Description of the task: Return, with both end lines included, exactly what the data below holds from the line with "nose: (344, 93)" through the line with "right back paw: (360, 366)", though not the pictures.
##### Exercise data
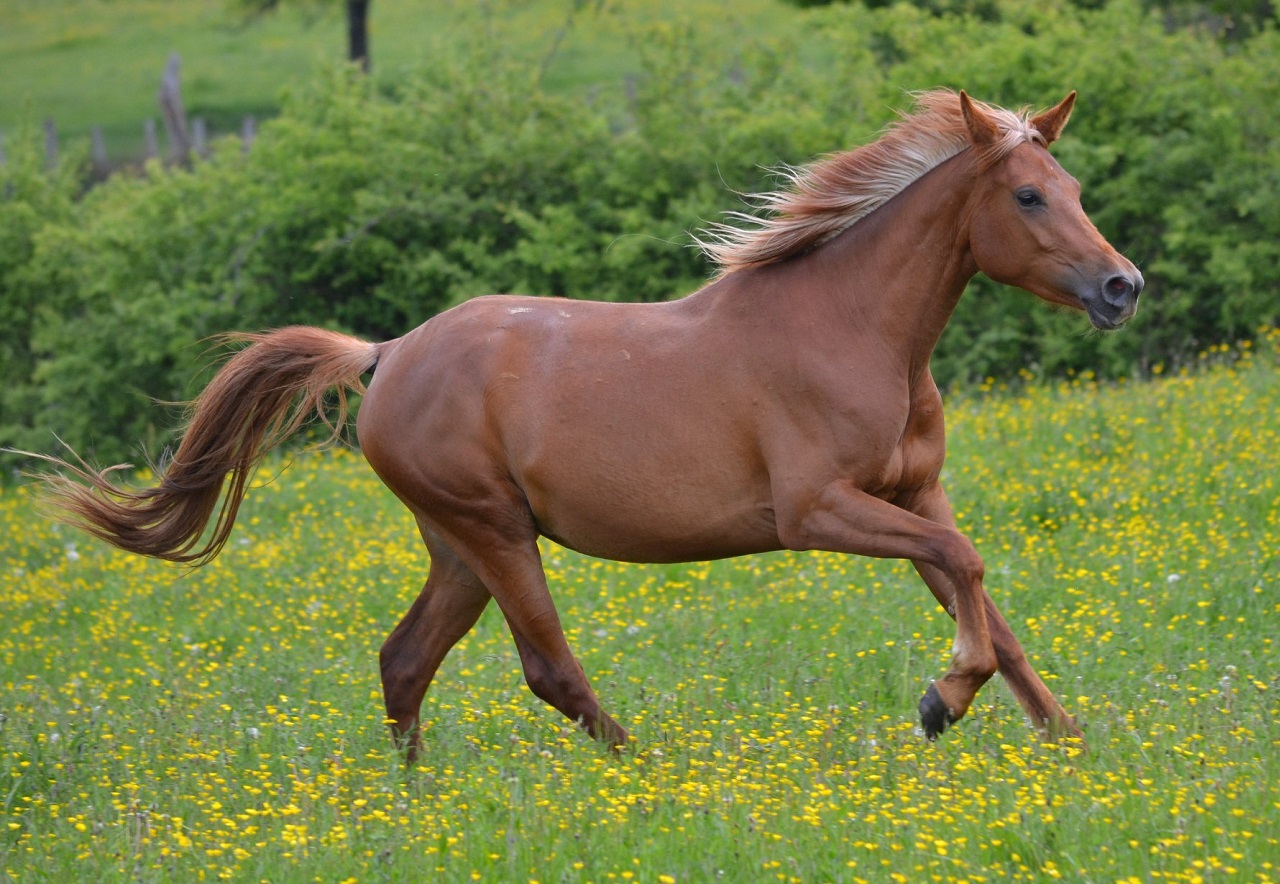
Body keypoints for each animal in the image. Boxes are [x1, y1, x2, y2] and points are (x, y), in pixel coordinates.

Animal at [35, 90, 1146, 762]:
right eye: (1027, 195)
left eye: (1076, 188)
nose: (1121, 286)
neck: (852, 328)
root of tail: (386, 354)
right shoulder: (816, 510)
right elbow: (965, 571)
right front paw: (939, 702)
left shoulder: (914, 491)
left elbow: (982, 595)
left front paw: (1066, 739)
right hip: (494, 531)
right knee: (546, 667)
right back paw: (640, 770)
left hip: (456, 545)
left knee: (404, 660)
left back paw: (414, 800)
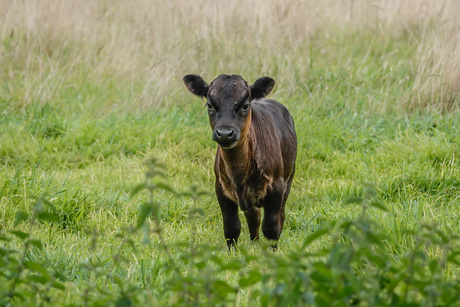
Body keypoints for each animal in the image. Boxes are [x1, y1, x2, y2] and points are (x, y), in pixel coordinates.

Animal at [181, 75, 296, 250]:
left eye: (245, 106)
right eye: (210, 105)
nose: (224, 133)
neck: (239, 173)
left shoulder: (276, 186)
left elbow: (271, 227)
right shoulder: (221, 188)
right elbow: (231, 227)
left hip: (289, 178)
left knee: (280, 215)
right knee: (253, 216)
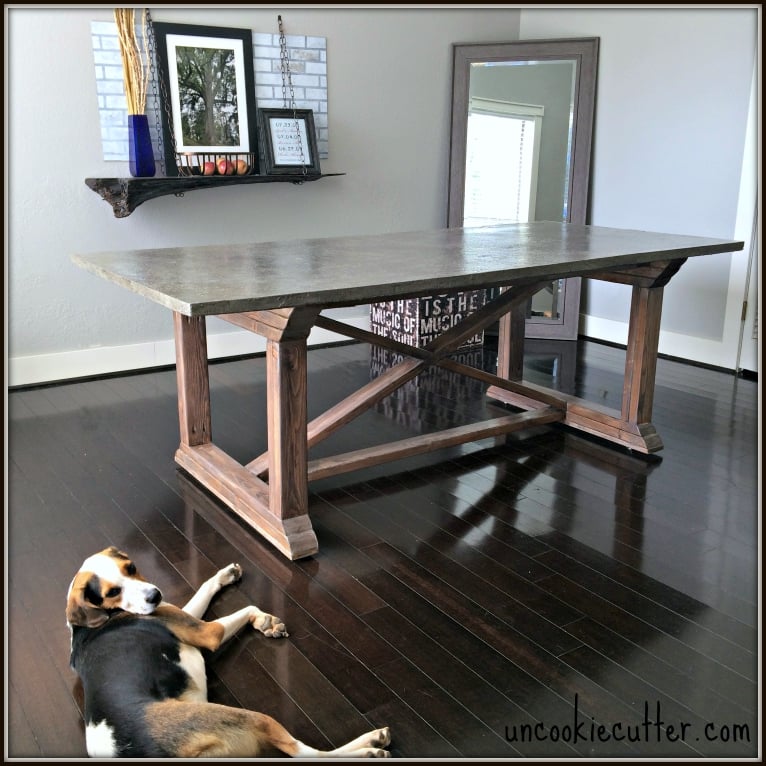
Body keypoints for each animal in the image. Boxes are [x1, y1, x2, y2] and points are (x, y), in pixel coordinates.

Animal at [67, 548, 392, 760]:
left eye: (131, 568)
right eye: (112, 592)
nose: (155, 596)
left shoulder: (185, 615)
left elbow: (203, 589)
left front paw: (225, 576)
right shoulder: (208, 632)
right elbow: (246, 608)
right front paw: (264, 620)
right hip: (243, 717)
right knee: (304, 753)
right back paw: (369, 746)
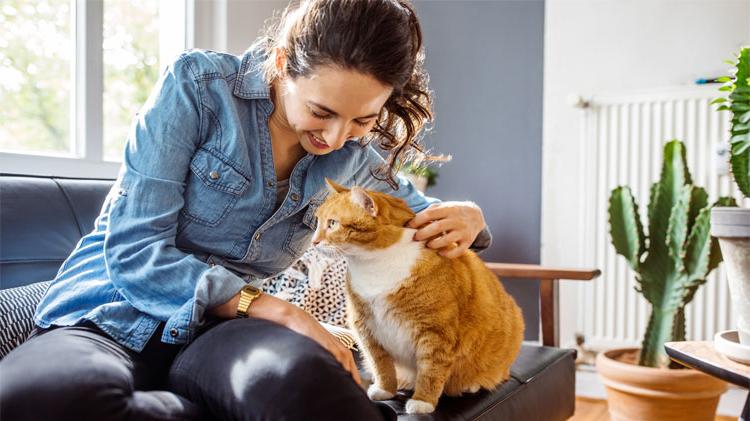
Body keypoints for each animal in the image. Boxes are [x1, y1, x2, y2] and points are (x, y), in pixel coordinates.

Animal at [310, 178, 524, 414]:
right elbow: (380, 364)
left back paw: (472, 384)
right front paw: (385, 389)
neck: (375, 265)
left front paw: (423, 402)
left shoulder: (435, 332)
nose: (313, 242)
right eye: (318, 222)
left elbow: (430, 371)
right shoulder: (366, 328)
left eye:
##########
##### Exercise data
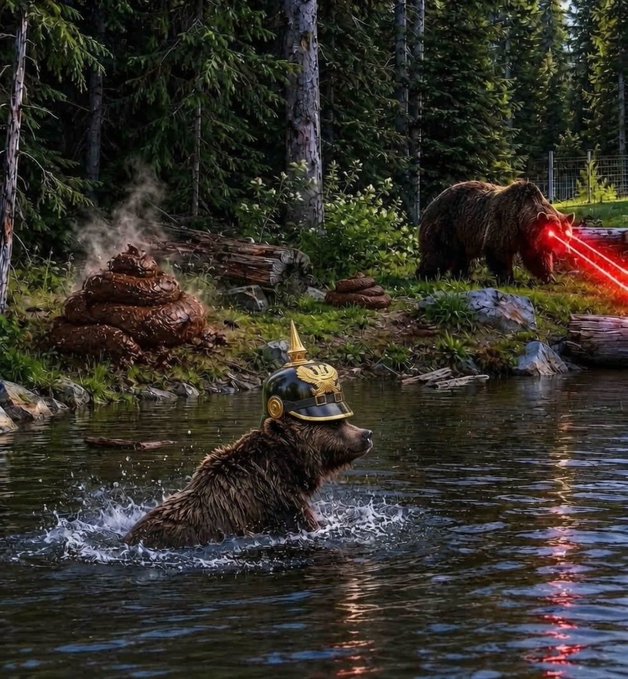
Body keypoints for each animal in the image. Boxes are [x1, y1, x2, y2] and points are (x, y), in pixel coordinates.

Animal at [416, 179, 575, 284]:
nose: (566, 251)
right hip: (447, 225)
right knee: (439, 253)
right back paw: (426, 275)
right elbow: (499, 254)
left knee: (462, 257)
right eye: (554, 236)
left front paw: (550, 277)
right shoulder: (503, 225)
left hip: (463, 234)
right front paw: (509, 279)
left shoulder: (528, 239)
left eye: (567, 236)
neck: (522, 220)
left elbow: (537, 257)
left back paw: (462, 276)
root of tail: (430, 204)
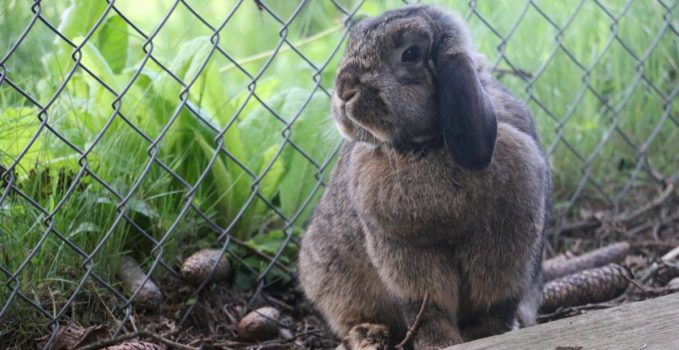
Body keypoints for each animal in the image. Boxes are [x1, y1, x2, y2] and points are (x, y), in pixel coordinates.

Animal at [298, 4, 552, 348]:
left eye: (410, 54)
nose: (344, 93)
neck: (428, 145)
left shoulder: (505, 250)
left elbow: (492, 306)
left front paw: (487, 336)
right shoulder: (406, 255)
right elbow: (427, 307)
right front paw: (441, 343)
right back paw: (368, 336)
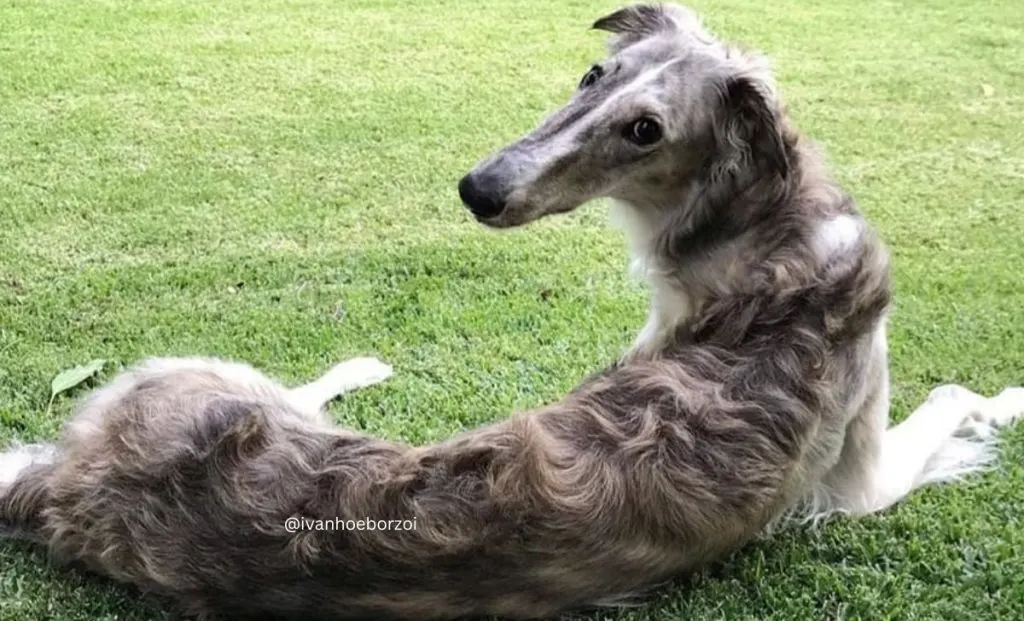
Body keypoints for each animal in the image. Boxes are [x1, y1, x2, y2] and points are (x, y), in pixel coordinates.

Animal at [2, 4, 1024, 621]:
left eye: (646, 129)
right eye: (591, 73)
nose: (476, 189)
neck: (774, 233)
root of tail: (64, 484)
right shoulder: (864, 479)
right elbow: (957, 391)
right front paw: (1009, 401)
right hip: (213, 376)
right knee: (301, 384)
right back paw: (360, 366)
##########
Answer to the problem:
nose: (344, 93)
neck: (428, 145)
left shoulder: (505, 250)
left elbow: (492, 306)
left front paw: (487, 336)
right shoulder: (406, 255)
right elbow: (427, 307)
right front paw: (441, 343)
right back paw: (368, 336)
Body keypoints for each animal in the image. Boxes are [x1, y1, x2, y2] and points are (x, y), in pixel coordinates.

Animal at [2, 4, 1024, 621]:
left eye: (646, 129)
right eye: (591, 73)
nose: (476, 189)
neck: (774, 233)
root of tail: (64, 484)
right shoulder: (864, 479)
right elbow: (957, 391)
right front paw: (1009, 401)
right hip: (213, 376)
right knee: (301, 384)
right back paw: (360, 366)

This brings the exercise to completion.